Data Version Control Tutorial

Dmitry Petrov
Data Version Control
15 min readMar 20, 2018

UPDATE 3/4/2019: Code examples in this tutorial are outdated. Please use the updated tutorial https://dvc.org/doc/tutorial

Today the data science community is still lacking good practices for organizing their projects and effectively collaborating. ML algorithms and methods are no longer simple “tribal knowledge” but are still difficult to implement, manage and reuse.

One of the biggest challenges in reusing, and hence the managing of ML projects, is its reproducibility.

To address the reproducibility we have build Data Version Control or DVC.

This example shows you how to solve a text classification problem using the DVC tool.

Git branches should beautifully reflect the non-linear structure common to the ML process, where each hypotheses can be presented as a Git branch. However, inability to store data in a repository and the discrepancy between code and data make it extremely difficult to manage a data science project with Git.

DVC streamlines large data files and binary models into a single Git environment and this approach will not require storing binary files in your Git repository.

1. Preparation

1.1. What we are going to do?

In this document we will be building an ML classification model which classify stackoverflow questions by two classes: with “python” tag and without “python” tag. For training purposes a small subset of data will be used — only 180Mb xml files.

Most of the code for the problem is ready and will be downloaded in the first steps. Later we will be modifying the code a bit to improve the model.

1.2. Getting the sample code

Take the following steps to initialize a new Git repository and get the sample code into it:

$ mkdir classify
$ cd classify
$ git init
$ mkdir code
$ S3_DIR=https://s3-us-west-2.amazonaws.com/dvc-share/so
$ wget -nv -P code/ \
$S3_DIR/code/featurization.py \
$S3_DIR/code/evaluate.py \
$S3_DIR/code/train_model.py \
$S3_DIR/code/split_train_test.py \
$S3_DIR/code/xml_to_tsv.py \
$S3_DIR/code/conf.py \
$S3_DIR/code/requirements.txt
$ git add code/
$ git commit -m 'Download code'

Install the code requirements:

$ pip install -r code/requirements.txt

1. 3. Install DVC

Now DVC software should be installed. The best way to install DVC is a system dependent package. DVC supports all common operation systems: Max OS X, Linux and Windows. You can find the latest version of the package on the DVC website: dataversioncontrol.com

Alternatively, you can install DVC by Python package manager — PIP if you use Python:

$ pip install dvc

1.4. Initialize

DVC works on top of Git repositories. You run DVC initialization in a repository directory to create DVC metafiles and directories.

After DVC initialization, a new directory .dvc will be created with config and .gitignore files and cache directory. These files and directories are hidden from the user in general and the user does not interact with these files directly. However, we describe DVC internals a bit for better understanding on how it works.

__What this task involves__
Please reproduce the DVC tutorial word for word from "1. 3. Install" to "how it works.".

__Dataset records__
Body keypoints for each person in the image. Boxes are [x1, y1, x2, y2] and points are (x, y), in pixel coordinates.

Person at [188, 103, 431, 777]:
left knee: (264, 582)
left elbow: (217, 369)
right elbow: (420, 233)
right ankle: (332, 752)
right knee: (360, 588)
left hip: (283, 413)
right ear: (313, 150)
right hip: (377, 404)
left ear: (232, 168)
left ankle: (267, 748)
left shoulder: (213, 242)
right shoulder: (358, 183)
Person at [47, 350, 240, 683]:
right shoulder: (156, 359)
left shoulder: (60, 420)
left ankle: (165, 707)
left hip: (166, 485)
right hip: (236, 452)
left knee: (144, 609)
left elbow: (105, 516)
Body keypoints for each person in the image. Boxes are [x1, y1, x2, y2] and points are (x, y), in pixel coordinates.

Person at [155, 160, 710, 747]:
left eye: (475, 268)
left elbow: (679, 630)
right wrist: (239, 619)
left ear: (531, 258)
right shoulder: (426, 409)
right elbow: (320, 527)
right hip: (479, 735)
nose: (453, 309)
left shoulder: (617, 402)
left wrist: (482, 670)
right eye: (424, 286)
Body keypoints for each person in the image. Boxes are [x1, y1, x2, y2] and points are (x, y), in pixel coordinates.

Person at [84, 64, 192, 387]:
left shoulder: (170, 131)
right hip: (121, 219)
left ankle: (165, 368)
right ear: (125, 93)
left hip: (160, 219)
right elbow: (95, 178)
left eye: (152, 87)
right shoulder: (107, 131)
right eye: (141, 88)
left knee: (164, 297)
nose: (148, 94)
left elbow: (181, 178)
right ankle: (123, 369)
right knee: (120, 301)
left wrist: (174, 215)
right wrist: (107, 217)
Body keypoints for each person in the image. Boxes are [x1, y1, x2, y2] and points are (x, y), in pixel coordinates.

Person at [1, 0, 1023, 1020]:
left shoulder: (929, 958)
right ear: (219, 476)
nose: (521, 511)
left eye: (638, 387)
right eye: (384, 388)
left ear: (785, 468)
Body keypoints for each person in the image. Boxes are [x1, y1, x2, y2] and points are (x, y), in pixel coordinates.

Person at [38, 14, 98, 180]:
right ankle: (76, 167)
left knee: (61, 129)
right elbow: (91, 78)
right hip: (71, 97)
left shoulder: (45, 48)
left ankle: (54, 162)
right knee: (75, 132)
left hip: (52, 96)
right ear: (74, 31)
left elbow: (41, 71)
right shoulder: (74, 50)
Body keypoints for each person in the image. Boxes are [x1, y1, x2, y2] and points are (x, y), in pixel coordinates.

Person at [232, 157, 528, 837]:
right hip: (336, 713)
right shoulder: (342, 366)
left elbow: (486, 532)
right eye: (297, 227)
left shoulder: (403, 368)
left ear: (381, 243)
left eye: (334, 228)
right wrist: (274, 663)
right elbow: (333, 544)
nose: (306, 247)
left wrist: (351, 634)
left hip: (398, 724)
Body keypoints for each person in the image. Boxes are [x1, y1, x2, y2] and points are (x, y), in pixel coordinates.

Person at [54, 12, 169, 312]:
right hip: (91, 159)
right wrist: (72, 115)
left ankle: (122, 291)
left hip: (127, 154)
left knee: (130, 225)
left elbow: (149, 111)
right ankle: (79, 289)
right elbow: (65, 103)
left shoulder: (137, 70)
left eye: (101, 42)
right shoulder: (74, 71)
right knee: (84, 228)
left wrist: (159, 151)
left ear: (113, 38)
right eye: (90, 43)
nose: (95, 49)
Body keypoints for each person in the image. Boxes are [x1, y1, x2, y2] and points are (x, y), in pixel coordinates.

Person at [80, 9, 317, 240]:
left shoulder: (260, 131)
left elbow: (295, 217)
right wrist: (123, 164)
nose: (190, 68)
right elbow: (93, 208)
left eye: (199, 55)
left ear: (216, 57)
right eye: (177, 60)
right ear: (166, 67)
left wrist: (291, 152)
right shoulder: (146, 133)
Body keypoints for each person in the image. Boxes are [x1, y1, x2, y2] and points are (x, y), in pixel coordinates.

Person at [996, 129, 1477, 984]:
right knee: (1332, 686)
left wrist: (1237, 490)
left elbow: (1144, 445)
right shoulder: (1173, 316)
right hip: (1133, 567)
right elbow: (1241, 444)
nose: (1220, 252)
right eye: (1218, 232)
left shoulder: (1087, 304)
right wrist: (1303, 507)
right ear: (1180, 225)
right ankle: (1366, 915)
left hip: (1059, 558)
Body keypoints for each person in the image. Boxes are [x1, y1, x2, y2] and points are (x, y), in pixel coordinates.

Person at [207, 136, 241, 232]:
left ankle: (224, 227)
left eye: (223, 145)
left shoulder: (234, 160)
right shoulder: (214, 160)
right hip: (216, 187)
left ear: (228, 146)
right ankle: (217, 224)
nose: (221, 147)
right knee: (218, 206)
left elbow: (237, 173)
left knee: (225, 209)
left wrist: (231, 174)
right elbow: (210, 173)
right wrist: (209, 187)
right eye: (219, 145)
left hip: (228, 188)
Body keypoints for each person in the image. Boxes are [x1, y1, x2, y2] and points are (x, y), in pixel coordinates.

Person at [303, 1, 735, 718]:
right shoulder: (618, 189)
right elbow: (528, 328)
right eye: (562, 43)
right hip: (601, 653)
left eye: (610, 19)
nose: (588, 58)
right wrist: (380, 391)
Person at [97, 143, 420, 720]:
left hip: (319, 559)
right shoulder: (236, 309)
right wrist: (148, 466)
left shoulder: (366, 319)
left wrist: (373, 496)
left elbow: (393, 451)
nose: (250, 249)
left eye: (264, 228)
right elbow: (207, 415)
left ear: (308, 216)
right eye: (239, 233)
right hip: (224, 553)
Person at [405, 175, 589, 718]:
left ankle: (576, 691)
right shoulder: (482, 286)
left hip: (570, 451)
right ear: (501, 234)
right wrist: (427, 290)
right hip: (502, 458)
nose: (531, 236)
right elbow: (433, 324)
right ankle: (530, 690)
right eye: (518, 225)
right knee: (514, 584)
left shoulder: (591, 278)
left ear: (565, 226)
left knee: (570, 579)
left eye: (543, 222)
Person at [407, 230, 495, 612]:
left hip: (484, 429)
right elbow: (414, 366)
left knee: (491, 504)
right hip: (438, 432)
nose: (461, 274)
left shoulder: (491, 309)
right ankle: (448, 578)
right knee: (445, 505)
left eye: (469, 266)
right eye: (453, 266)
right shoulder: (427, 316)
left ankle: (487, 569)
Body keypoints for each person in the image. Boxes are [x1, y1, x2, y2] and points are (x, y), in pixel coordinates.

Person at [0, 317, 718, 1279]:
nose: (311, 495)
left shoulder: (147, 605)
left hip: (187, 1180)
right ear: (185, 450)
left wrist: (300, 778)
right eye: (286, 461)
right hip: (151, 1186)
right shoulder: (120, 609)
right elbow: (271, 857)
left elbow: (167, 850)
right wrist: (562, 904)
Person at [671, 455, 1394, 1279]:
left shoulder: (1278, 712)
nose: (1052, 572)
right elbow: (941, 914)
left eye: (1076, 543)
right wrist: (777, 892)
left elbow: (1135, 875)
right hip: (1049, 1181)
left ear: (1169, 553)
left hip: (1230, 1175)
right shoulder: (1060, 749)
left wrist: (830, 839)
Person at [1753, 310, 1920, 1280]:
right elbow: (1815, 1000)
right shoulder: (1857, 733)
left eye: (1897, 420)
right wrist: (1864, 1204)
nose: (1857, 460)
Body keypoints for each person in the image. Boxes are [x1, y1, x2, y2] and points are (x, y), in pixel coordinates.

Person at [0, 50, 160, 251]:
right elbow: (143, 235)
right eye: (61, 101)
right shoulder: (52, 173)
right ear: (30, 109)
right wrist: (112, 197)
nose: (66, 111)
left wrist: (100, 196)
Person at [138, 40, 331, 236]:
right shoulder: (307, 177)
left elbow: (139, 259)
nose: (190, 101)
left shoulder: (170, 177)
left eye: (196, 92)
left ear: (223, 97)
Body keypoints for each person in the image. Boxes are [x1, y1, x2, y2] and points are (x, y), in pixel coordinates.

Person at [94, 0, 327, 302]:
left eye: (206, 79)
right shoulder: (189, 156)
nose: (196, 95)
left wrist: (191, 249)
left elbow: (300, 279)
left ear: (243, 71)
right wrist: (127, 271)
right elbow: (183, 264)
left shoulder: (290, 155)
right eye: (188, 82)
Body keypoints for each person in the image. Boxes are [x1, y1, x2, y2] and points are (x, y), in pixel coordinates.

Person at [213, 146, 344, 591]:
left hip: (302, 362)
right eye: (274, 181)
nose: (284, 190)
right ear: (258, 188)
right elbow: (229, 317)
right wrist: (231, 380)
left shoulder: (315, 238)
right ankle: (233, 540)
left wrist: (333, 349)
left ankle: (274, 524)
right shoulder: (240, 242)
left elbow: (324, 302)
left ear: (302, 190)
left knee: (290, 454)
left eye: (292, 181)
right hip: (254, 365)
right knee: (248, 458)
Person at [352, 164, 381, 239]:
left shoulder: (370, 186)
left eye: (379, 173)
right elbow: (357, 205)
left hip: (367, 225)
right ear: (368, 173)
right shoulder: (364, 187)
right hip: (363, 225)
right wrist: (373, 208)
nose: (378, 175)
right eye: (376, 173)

__Solution below__
1. 3. Install DVC

Now DVC software should be installed. The best way to install DVC is a system dependent package. DVC supports all common operation systems: Max OS X, Linux and Windows. You can find the latest version of the package on the DVC website: dataversioncontrol.com

Alternatively, you can install DVC by Python package manager — PIP if you use Python:

$ pip install dvc

1.4. Initialize

DVC works on top of Git repositories. You run DVC initialization in a repository directory to create DVC metafiles and directories.

After DVC initialization, a new directory .dvc will be created with config and .gitignore files and cache directory. These files and directories are hidden from the user in general and the user does not interact with these files directly. However, we describe DVC internals a bit for better understanding on how it works.